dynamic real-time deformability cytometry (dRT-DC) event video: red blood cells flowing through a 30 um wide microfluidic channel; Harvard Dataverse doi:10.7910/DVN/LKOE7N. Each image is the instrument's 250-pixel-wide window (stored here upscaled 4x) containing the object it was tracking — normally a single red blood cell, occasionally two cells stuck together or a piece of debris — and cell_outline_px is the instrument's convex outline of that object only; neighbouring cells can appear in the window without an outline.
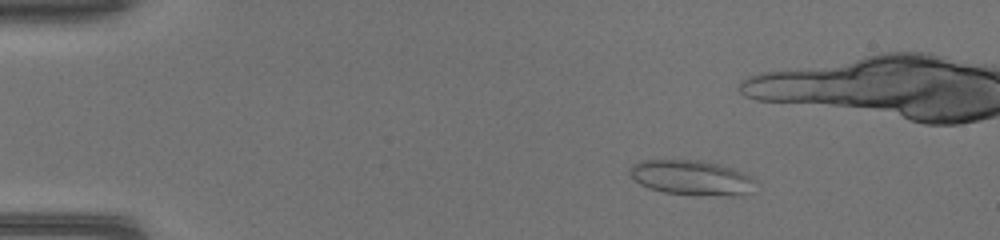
{"species": "common noctule bat (a hibernating species)", "species_latin": "Nyctalus noctula", "temperature_condition": "warm", "stored_images_in_passage": 46, "camera_frame_rate_fps": 3000, "um_per_image_px": 0.085, "animal": {"sex": "female", "body_mass_g": 17.0, "forearm_length_mm": 48.0}, "frame": {"image": 1, "passage_image": 6, "time_ms": 1.667, "image_size_px": [1000, 240], "cell_outline_px": [[756, 180], [752, 192], [740, 196], [728, 196], [664, 192], [648, 188], [640, 184], [628, 172], [628, 168], [632, 164], [640, 160], [700, 160], [732, 168], [744, 172], [752, 176]], "centroid_in_image_um": [58.81, 15.1], "position_along_channel_um": 26.2, "area_um2": 25.66}}
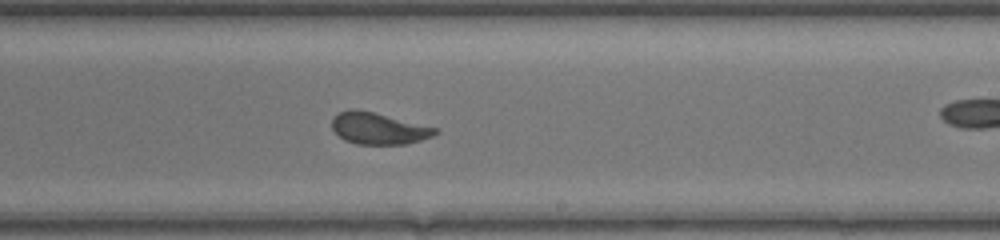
{"frame": {"image": 2, "passage_image": 27, "time_ms": 8.667, "image_size_px": [1000, 240], "cell_outline_px": [[440, 132], [432, 136], [420, 140], [404, 144], [356, 144], [344, 140], [332, 128], [332, 120], [336, 112], [352, 108], [356, 108], [440, 128]], "centroid_in_image_um": [32.18, 10.9], "position_along_channel_um": 256.8, "area_um2": 19.19}}
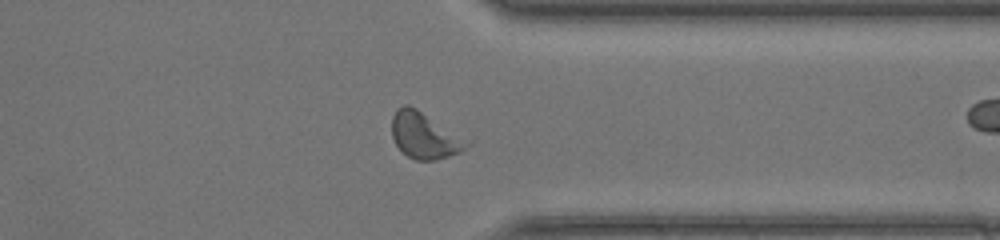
{"frame": {"image": 3, "passage_image": 35, "time_ms": 11.333, "image_size_px": [1000, 240], "cell_outline_px": [[472, 140], [460, 152], [436, 160], [416, 160], [408, 156], [396, 144], [392, 136], [392, 116], [396, 108], [404, 104], [408, 104], [416, 108]], "centroid_in_image_um": [36.1, 11.49], "position_along_channel_um": 375.3, "area_um2": 20.35}}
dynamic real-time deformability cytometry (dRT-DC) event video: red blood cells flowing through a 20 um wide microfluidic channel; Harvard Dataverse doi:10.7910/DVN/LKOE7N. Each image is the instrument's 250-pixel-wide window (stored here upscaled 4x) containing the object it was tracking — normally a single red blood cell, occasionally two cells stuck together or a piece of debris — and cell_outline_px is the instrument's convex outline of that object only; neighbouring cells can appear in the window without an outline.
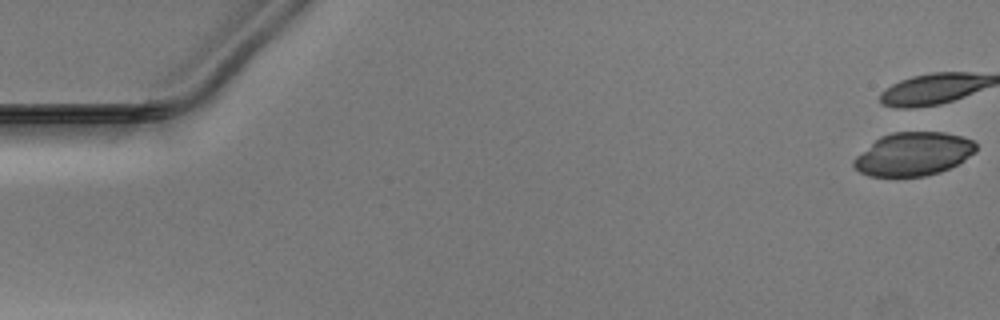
{"species": "Egyptian fruit bat (a non-hibernating species)", "species_latin": "Rousettus aegyptiacus", "temperature_condition": "warm", "stored_images_in_passage": 15, "camera_frame_rate_fps": 3000, "um_per_image_px": 0.085, "animal": {"sex": "male"}, "frame": {"image": 1, "passage_image": 1, "time_ms": 0.0, "image_size_px": [1000, 320], "cell_outline_px": [[976, 152], [964, 160], [940, 172], [924, 176], [868, 176], [860, 172], [852, 164], [852, 160], [856, 156], [880, 136], [892, 132], [944, 132], [960, 136], [972, 140], [976, 144]], "centroid_in_image_um": [77.62, 13.09], "position_along_channel_um": 7.4, "area_um2": 30.75}}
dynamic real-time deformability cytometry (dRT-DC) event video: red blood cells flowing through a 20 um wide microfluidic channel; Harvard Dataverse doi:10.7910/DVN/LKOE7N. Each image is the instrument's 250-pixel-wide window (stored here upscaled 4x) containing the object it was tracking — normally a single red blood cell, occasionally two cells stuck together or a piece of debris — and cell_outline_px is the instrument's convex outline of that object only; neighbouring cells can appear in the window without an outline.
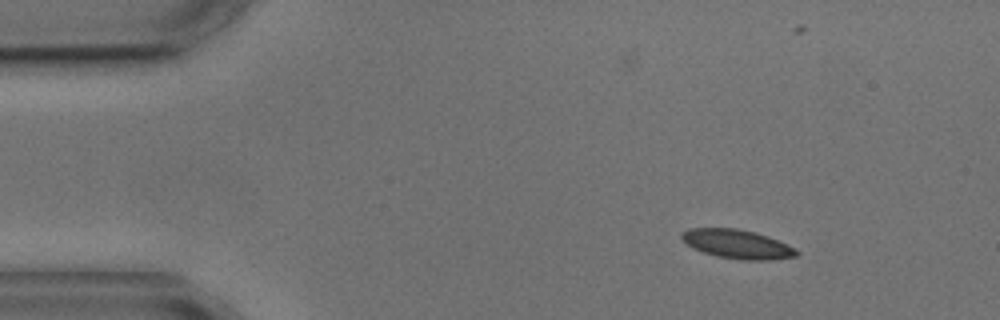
{"species": "common noctule bat (a hibernating species)", "species_latin": "Nyctalus noctula", "temperature_condition": "cold", "stored_images_in_passage": 4, "camera_frame_rate_fps": 3000, "um_per_image_px": 0.085, "animal": {"sex": "male", "body_mass_g": 17.9, "forearm_length_mm": 54.2}, "frame": {"image": 1, "passage_image": 1, "time_ms": 0.0, "image_size_px": [1000, 320], "cell_outline_px": [[800, 252], [796, 256], [772, 260], [740, 260], [716, 256], [692, 248], [680, 236], [688, 228], [736, 228], [768, 236], [788, 244], [796, 248]], "centroid_in_image_um": [62.7, 20.76], "position_along_channel_um": 22.3, "area_um2": 19.36}}
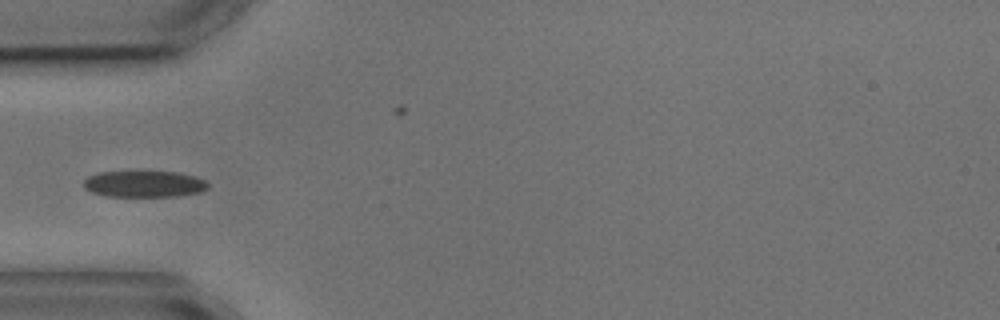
{"frame": {"image": 2, "passage_image": 4, "time_ms": 3.333, "image_size_px": [1000, 320], "cell_outline_px": [[208, 188], [200, 192], [176, 196], [108, 196], [92, 192], [84, 188], [84, 180], [88, 176], [100, 172], [176, 172], [196, 176], [204, 180], [208, 184]], "centroid_in_image_um": [12.26, 15.64], "position_along_channel_um": 72.7, "area_um2": 18.96}}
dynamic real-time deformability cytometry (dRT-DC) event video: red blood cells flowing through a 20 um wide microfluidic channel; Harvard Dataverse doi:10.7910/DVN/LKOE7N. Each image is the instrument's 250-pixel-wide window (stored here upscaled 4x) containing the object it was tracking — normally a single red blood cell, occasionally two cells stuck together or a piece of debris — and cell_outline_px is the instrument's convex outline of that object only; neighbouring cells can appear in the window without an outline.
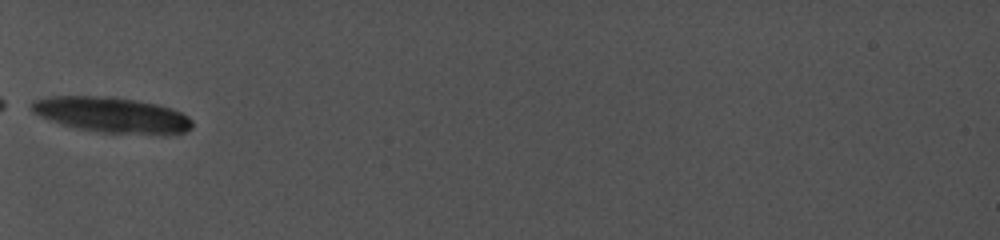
{"species": "common noctule bat (a hibernating species)", "species_latin": "Nyctalus noctula", "temperature_condition": "cold", "stored_images_in_passage": 1, "camera_frame_rate_fps": 5000, "um_per_image_px": 0.085, "animal": {"sex": "female", "body_mass_g": 19.0, "forearm_length_mm": 56.7}, "frame": {"image": 1, "passage_image": 1, "time_ms": 0.0, "image_size_px": [1000, 240], "cell_outline_px": [[192, 128], [184, 132], [164, 136], [96, 132], [76, 128], [40, 116], [32, 112], [32, 104], [36, 100], [52, 96], [92, 96], [136, 100], [156, 104], [180, 112], [192, 120]], "centroid_in_image_um": [9.57, 9.8], "position_along_channel_um": 75.4, "area_um2": 33.12}}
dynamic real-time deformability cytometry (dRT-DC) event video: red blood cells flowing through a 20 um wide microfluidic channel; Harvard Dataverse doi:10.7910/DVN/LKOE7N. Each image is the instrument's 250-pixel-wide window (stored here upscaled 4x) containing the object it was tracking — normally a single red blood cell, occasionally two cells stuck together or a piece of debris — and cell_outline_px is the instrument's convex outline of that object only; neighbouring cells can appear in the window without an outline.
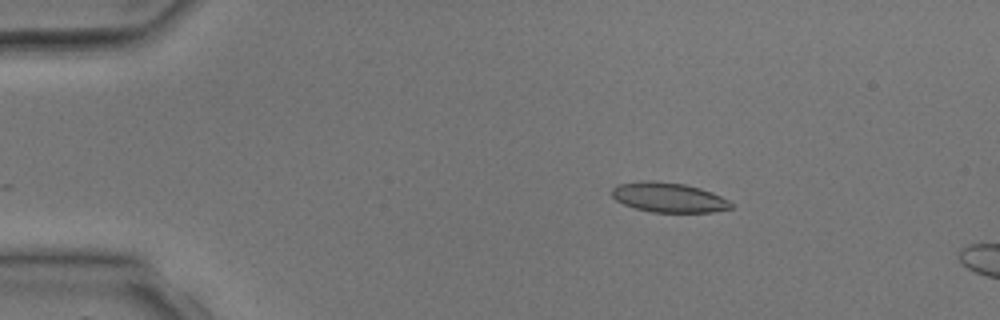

═══

Exercise instructions – Quote the preceding listing precisely and completely, omitting its images.

Written answer –
dynamic real-time deformability cytometry (dRT-DC) event video: red blood cells flowing through a 30 um wide microfluidic channel; Harvard Dataverse doi:10.7910/DVN/LKOE7N. Each image is the instrument's 250-pixel-wide window (stored here upscaled 4x) containing the object it was tracking — normally a single red blood cell, occasionally two cells stuck together or a piece of debris — and cell_outline_px is the instrument's convex outline of that object only; neighbouring cells can appear in the window without an outline.
{"species": "common noctule bat (a hibernating species)", "species_latin": "Nyctalus noctula", "temperature_condition": "warm", "stored_images_in_passage": 46, "camera_frame_rate_fps": 3000, "um_per_image_px": 0.085, "animal": {"sex": "female", "body_mass_g": 17.0, "forearm_length_mm": 48.0}, "frame": {"image": 1, "passage_image": 6, "time_ms": 1.667, "image_size_px": [1000, 240], "cell_outline_px": [[756, 180], [752, 192], [740, 196], [728, 196], [664, 192], [648, 188], [640, 184], [628, 172], [628, 168], [632, 164], [640, 160], [700, 160], [732, 168], [744, 172], [752, 176]], "centroid_in_image_um": [58.81, 15.1], "position_along_channel_um": 26.2, "area_um2": 25.66}}
{"frame": {"image": 2, "passage_image": 27, "time_ms": 8.667, "image_size_px": [1000, 240], "cell_outline_px": [[440, 132], [432, 136], [420, 140], [404, 144], [356, 144], [344, 140], [332, 128], [332, 120], [336, 112], [352, 108], [356, 108], [440, 128]], "centroid_in_image_um": [32.18, 10.9], "position_along_channel_um": 256.8, "area_um2": 19.19}}
{"frame": {"image": 3, "passage_image": 35, "time_ms": 11.333, "image_size_px": [1000, 240], "cell_outline_px": [[472, 140], [460, 152], [436, 160], [416, 160], [408, 156], [396, 144], [392, 136], [392, 116], [396, 108], [404, 104], [408, 104], [416, 108]], "centroid_in_image_um": [36.1, 11.49], "position_along_channel_um": 375.3, "area_um2": 20.35}}
dynamic real-time deformability cytometry (dRT-DC) event video: red blood cells flowing through a 20 um wide microfluidic channel; Harvard Dataverse doi:10.7910/DVN/LKOE7N. Each image is the instrument's 250-pixel-wide window (stored here upscaled 4x) containing the object it was tracking — normally a single red blood cell, occasionally two cells stuck together or a piece of debris — and cell_outline_px is the instrument's convex outline of that object only; neighbouring cells can appear in the window without an outline.
{"species": "Egyptian fruit bat (a non-hibernating species)", "species_latin": "Rousettus aegyptiacus", "temperature_condition": "warm", "stored_images_in_passage": 15, "camera_frame_rate_fps": 3000, "um_per_image_px": 0.085, "animal": {"sex": "male"}, "frame": {"image": 1, "passage_image": 1, "time_ms": 0.0, "image_size_px": [1000, 320], "cell_outline_px": [[976, 152], [964, 160], [940, 172], [924, 176], [868, 176], [860, 172], [852, 164], [852, 160], [856, 156], [880, 136], [892, 132], [944, 132], [960, 136], [972, 140], [976, 144]], "centroid_in_image_um": [77.62, 13.09], "position_along_channel_um": 7.4, "area_um2": 30.75}}
dynamic real-time deformability cytometry (dRT-DC) event video: red blood cells flowing through a 20 um wide microfluidic channel; Harvard Dataverse doi:10.7910/DVN/LKOE7N. Each image is the instrument's 250-pixel-wide window (stored here upscaled 4x) containing the object it was tracking — normally a single red blood cell, occasionally two cells stuck together or a piece of debris — and cell_outline_px is the instrument's convex outline of that object only; neighbouring cells can appear in the window without an outline.
{"species": "common noctule bat (a hibernating species)", "species_latin": "Nyctalus noctula", "temperature_condition": "cold", "stored_images_in_passage": 4, "camera_frame_rate_fps": 3000, "um_per_image_px": 0.085, "animal": {"sex": "male", "body_mass_g": 17.9, "forearm_length_mm": 54.2}, "frame": {"image": 1, "passage_image": 1, "time_ms": 0.0, "image_size_px": [1000, 320], "cell_outline_px": [[800, 252], [796, 256], [772, 260], [740, 260], [716, 256], [692, 248], [680, 236], [688, 228], [736, 228], [768, 236], [788, 244], [796, 248]], "centroid_in_image_um": [62.7, 20.76], "position_along_channel_um": 22.3, "area_um2": 19.36}}
{"frame": {"image": 2, "passage_image": 4, "time_ms": 3.333, "image_size_px": [1000, 320], "cell_outline_px": [[208, 188], [200, 192], [176, 196], [108, 196], [92, 192], [84, 188], [84, 180], [88, 176], [100, 172], [176, 172], [196, 176], [204, 180], [208, 184]], "centroid_in_image_um": [12.26, 15.64], "position_along_channel_um": 72.7, "area_um2": 18.96}}
dynamic real-time deformability cytometry (dRT-DC) event video: red blood cells flowing through a 20 um wide microfluidic channel; Harvard Dataverse doi:10.7910/DVN/LKOE7N. Each image is the instrument's 250-pixel-wide window (stored here upscaled 4x) containing the object it was tracking — normally a single red blood cell, occasionally two cells stuck together or a piece of debris — and cell_outline_px is the instrument's convex outline of that object only; neighbouring cells can appear in the window without an outline.
{"species": "common noctule bat (a hibernating species)", "species_latin": "Nyctalus noctula", "temperature_condition": "cold", "stored_images_in_passage": 1, "camera_frame_rate_fps": 5000, "um_per_image_px": 0.085, "animal": {"sex": "female", "body_mass_g": 19.0, "forearm_length_mm": 56.7}, "frame": {"image": 1, "passage_image": 1, "time_ms": 0.0, "image_size_px": [1000, 240], "cell_outline_px": [[192, 128], [184, 132], [164, 136], [96, 132], [76, 128], [40, 116], [32, 112], [32, 104], [36, 100], [52, 96], [92, 96], [136, 100], [156, 104], [180, 112], [192, 120]], "centroid_in_image_um": [9.57, 9.8], "position_along_channel_um": 75.4, "area_um2": 33.12}}
dynamic real-time deformability cytometry (dRT-DC) event video: red blood cells flowing through a 20 um wide microfluidic channel; Harvard Dataverse doi:10.7910/DVN/LKOE7N. Each image is the instrument's 250-pixel-wide window (stored here upscaled 4x) containing the object it was tracking — normally a single red blood cell, occasionally two cells stuck together or a piece of debris — and cell_outline_px is the instrument's convex outline of that object only; neighbouring cells can appear in the window without an outline.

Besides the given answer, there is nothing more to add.